Fora dos gramados, nos bastidores, os valores pagos aos jogadores, o famoso “bicho”, surpreendem até quem disputou os principais campeonatos nacionais.

Por outro lado, o dinheiro traz responsabilidade. E Josué alertou para o profissionalismo que os jogadores que atuam na várzea devem ter.

“Hoje em dia a várzea está surreal. Tem muito homem gastando horrores. Mas também vem aquela cobrança, vem aquela responsabilidade. Se você não treinar, não abdicar de diversas coisas e tratar como um profissional, vai ficar para trás, porque hoje a várzea paga muito melhor do que vários clubes pequenos.”

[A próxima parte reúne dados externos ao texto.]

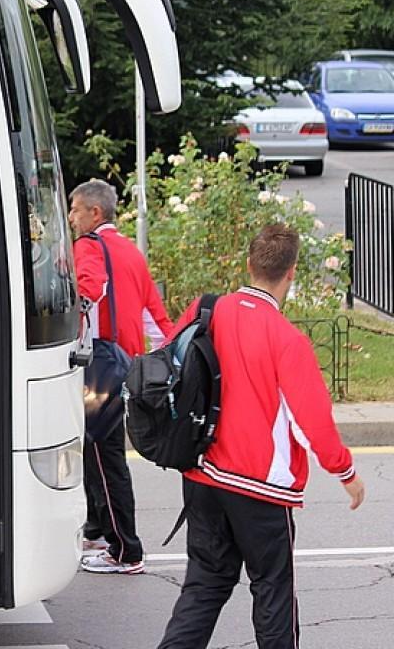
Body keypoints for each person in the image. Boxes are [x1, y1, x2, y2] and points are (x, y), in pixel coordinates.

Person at [157, 224, 365, 649]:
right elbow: (313, 423)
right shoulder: (287, 340)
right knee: (272, 590)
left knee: (204, 584)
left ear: (248, 264)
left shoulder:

Por que deixou o profissional para voltar ao amador?

Se Josué teve uma ascensão meteórica no futebol, indo do Nacional ao Palmeiras, a troca do profissional de volta à várzea também acabou acontecendo cedo.

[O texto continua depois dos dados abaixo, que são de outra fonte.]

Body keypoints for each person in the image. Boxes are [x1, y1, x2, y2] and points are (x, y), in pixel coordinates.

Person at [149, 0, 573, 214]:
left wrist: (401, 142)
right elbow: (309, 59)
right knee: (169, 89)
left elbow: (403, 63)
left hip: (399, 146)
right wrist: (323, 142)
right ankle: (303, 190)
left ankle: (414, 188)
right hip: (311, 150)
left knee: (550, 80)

Em um forte desabafo, Josué revelou que as portas se fecharam por conta de atitudes do passado. Com as dificuldades da distância de casa e da filha pequena, resolveu voltar às origens e foi novamente abraçado pela várzea.

“Eu vim da várzea, não tive base, minha vida mudou da noite para o dia. Com 18 anos, já fui para fazer um teste no sub-20 do Nacional, que não estava tendo treino, então fui já no profissional fazer o teste. Em uma semana eu já tinha assinado com a empresa, na outra semana eu já tinha feito a estreia fazendo gol”, começou por contar.

“Passei por muitas coisas no profissional durante seis anos. Foi a minha cabeça (que me fez deixar o profissional). Decidi mudar meu jeito de pensar, minhas atitudes, porém, nesse decorrer, por conta do meu passado, por algumas coisas que eu cometi, fui criando muitas cascas e cicatrizes. As pessoas já não acreditavam mais na minha mudança, não acreditavam mais que eu queria fazer diferente. Fui para Santa Catarina, fiquei longe da minha filha, que tem três anos hoje, foi a primeira vez que eu fiquei longe dela. Fiquei com a cabeça pesada, porque eu estava fazendo de tudo para apagar aquele Josué que tinha no passado e não estava dando. Chegou um certo momento que eu falei: ‘Não está dando, estou ganhando um valor aqui que posso ganhar na várzea, é melhor eu voltar e ficar próximo da minha filha’.”

Sonho em voltar ao profissional

Aos 25 anos, Josué ainda sonha em voltar ao futebol profissional. E há exemplos de atletas que iniciaram tarde e se firmaram em grandes clubes brasileiros, casos de Bruno Henrique, no Flamengo, e Júnior Santos, do Botafogo.

Inspirado em Neymar e fã de Ronaldinho Gaúcho, o atacante não fecha as portas em um dia, quem sabe, poder realizar o sonho em atuar na Europa.

“Seria um sonho da minha vida (voltar ao futebol profissional). O jogador que me inspira mesmo é o Neymar. E também o Ronaldinho Gaúcho. Eu vejo muitos vídeos do Ronaldinho Gaúcho.”

“Se eu tiver essa oportunidade de voltar naquela que era para ter tido, que apareceu para mim e infelizmente eu não fui, seria excelente conseguir chegar lá no City ou até mesmo em um grande clube na Europa”, finalizou.